Tree count: 12543 Word count: 204607 Token count: 204607 Dep. relations: 378 of which 341 language specific POS tags: 17 Category=value feature pairs: 37
There exists 3604 sentences with more than two clauses
https://drive.google.com/open?id=1MkTiNqoWWNTN2wcGc6zDS_uVtNtLV-Kf (clause-treebank.conllu or UD_English-EWT/en_ewt-ud-train.conllu is required)
Types of clause relations:
- Parataxis: Phrases and clauses are placed one after another independently, without coordinating or subordinating them through the use of conjunctions.
- ccomp: A clausal complement of a verb or adjective is a dependent clause with an internal subject which functions like an object of the verb or adjective.
- acl: acl stands for finite and non-finite clauses that modify a nominal.
- acl:relcl: A relative clause modifier of an noun is a relative clause modifying the noun.
- advcl: An adverbial clause modifier is a clause which modifies a verb or other predicate (adjective, etc.), as a modifier not as a core complement.
- cc: A cc is the relation between a conjunct and a preceding coordinating conjunction.
DgAnnotator is used to visualize a dependancy tree from conllu data. This was used to identify patterns in clauses, their boundaries and their relations with other clauses.
parse.py takes in an input sentence, and returns it in conll format, which we can then parse. It also creates a tree.ps which displays the sentence in a dependancy tree format.
ud_parser.py does two thing
- creates a subfile 'clause-treebank.conllu' from the english treebank in which the sentences in clause-treebank contain more than two clauses(a corresponding pickle file is also created).
- Takes in input sentence from outside file.
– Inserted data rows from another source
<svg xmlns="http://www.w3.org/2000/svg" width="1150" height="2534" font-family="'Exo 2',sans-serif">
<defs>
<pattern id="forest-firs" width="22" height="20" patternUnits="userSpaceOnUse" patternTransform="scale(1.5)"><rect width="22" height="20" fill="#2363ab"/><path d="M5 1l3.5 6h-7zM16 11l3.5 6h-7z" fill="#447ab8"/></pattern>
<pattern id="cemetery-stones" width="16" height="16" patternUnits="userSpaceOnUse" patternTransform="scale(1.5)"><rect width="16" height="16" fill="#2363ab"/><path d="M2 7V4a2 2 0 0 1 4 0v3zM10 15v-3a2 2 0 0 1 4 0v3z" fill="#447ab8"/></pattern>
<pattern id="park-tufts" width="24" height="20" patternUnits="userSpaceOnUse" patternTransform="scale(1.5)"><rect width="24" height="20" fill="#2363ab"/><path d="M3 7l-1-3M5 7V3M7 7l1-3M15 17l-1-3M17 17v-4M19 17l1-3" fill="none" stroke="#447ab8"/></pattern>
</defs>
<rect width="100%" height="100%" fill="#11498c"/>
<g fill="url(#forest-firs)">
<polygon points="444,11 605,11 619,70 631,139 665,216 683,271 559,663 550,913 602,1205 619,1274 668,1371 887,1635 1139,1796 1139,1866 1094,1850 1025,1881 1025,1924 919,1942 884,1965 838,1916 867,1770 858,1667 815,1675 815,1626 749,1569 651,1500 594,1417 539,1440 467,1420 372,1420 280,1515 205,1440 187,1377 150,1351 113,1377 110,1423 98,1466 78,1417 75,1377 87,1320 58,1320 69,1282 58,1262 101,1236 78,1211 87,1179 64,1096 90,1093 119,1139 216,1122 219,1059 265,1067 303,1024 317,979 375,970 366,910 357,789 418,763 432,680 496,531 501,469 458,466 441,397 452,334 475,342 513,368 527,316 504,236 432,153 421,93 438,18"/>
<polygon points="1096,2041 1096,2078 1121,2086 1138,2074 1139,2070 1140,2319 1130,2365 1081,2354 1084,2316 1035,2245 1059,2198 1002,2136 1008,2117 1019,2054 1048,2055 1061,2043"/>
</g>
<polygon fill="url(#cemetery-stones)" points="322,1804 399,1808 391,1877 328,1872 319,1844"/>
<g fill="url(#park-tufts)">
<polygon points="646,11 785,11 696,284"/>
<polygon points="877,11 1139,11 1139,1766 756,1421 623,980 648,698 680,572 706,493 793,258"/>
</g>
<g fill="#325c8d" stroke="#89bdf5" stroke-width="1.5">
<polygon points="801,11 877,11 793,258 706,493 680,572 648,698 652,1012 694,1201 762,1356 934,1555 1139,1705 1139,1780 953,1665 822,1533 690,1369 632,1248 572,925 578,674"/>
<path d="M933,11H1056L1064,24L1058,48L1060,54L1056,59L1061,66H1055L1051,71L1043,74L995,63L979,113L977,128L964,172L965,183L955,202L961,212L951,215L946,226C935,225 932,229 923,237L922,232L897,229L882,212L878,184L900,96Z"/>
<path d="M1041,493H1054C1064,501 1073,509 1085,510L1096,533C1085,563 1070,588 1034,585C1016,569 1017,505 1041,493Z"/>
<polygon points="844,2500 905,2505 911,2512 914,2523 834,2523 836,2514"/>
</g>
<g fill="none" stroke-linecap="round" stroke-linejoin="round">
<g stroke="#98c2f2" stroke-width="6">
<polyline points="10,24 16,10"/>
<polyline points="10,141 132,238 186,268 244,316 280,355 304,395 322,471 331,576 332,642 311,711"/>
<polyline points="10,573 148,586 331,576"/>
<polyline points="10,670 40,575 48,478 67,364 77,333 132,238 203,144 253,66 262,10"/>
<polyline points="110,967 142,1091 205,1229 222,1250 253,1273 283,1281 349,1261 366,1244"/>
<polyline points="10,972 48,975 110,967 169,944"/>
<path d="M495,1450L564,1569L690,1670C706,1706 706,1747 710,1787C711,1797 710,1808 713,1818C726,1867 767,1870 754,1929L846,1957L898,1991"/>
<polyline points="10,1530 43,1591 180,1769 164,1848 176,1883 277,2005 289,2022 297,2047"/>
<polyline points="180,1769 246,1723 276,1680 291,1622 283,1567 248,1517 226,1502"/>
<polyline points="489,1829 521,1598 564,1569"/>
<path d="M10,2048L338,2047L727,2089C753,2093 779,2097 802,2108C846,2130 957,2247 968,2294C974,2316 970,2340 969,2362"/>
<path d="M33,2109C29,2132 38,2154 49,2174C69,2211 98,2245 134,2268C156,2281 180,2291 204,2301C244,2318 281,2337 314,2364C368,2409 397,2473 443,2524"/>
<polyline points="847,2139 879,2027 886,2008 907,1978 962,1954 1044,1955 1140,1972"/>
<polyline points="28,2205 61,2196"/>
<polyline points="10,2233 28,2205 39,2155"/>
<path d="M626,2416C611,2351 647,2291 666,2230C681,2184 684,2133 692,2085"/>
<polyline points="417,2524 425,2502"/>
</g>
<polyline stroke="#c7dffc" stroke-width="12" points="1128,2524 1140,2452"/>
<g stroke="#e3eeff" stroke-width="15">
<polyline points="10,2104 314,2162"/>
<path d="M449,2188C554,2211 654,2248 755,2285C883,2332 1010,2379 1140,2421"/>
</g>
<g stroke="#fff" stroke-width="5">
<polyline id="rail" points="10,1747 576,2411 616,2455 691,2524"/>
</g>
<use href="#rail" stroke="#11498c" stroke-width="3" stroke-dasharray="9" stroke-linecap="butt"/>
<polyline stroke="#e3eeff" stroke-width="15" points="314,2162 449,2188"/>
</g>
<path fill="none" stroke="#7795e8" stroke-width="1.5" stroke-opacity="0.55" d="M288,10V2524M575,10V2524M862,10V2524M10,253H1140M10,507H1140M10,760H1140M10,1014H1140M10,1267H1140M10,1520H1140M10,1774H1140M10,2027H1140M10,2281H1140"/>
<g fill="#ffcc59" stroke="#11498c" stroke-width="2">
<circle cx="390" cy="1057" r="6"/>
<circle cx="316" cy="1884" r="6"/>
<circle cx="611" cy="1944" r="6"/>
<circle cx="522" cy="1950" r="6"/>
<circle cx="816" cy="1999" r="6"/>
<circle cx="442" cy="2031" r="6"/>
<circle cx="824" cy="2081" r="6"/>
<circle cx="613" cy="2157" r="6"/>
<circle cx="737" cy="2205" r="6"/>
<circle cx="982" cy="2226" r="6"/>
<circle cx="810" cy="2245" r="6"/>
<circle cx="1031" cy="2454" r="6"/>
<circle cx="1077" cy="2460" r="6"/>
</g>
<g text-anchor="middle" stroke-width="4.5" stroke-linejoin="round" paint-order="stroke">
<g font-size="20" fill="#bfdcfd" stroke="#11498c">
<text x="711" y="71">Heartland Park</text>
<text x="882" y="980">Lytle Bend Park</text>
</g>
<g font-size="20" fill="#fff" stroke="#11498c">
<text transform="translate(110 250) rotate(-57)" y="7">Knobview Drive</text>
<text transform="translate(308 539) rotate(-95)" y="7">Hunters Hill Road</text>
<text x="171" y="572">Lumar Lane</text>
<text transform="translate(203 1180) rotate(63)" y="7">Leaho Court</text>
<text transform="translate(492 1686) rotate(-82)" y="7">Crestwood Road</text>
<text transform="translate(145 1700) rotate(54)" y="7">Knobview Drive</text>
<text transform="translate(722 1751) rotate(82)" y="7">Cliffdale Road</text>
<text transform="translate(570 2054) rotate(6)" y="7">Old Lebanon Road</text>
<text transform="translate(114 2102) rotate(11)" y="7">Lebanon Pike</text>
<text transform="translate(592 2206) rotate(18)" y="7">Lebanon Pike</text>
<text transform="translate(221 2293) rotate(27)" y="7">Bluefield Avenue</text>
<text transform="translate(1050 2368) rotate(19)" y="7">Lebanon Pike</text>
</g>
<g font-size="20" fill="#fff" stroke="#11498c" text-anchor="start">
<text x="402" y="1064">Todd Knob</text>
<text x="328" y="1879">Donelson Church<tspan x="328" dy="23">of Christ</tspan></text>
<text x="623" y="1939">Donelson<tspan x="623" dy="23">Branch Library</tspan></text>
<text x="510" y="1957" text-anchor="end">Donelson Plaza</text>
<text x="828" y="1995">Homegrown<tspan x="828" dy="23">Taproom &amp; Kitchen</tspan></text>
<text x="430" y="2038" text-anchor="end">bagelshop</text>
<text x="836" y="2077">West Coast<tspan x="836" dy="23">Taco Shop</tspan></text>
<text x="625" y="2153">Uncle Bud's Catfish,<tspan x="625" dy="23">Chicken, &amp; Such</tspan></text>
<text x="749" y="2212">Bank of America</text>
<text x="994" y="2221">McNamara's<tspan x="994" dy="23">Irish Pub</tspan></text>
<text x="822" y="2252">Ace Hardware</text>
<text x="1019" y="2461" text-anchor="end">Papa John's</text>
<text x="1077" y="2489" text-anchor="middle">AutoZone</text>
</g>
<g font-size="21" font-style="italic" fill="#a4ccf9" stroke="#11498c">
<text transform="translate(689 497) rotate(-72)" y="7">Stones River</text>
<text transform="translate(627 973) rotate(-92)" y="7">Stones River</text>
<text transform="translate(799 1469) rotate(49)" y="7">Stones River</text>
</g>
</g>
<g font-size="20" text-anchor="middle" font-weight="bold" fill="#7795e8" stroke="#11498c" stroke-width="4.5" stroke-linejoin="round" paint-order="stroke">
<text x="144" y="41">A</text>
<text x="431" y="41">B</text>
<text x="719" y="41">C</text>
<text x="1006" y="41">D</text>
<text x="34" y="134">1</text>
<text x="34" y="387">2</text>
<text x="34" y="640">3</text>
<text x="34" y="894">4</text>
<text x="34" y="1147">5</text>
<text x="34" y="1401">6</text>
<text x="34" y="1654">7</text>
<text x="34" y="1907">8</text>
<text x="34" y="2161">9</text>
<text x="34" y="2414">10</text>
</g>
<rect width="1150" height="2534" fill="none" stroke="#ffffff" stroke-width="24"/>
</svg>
Uses parse.py to get conll type sentences and splits the sentences into clauses, thus identifying clause boundaries and writes it to 'clause_output.txt'.
sentence_completion.py takes in sentence, splits them and tries to complete the sentences to get readable individual sentences.
parse.py can be run on its own
to run ud_parser.py, do 'python3 ud_parser.py 'path to conll treebank' < 'path to textfile containing input sentence' OR 'python3 ud_parser.py 'path to conll treebank' and input the sentence when the prompt occurs
to run sentence_completion.py, first we need to run ud_parser.py to get clause_output.py, after that we run 'python3 sentence_completion.py'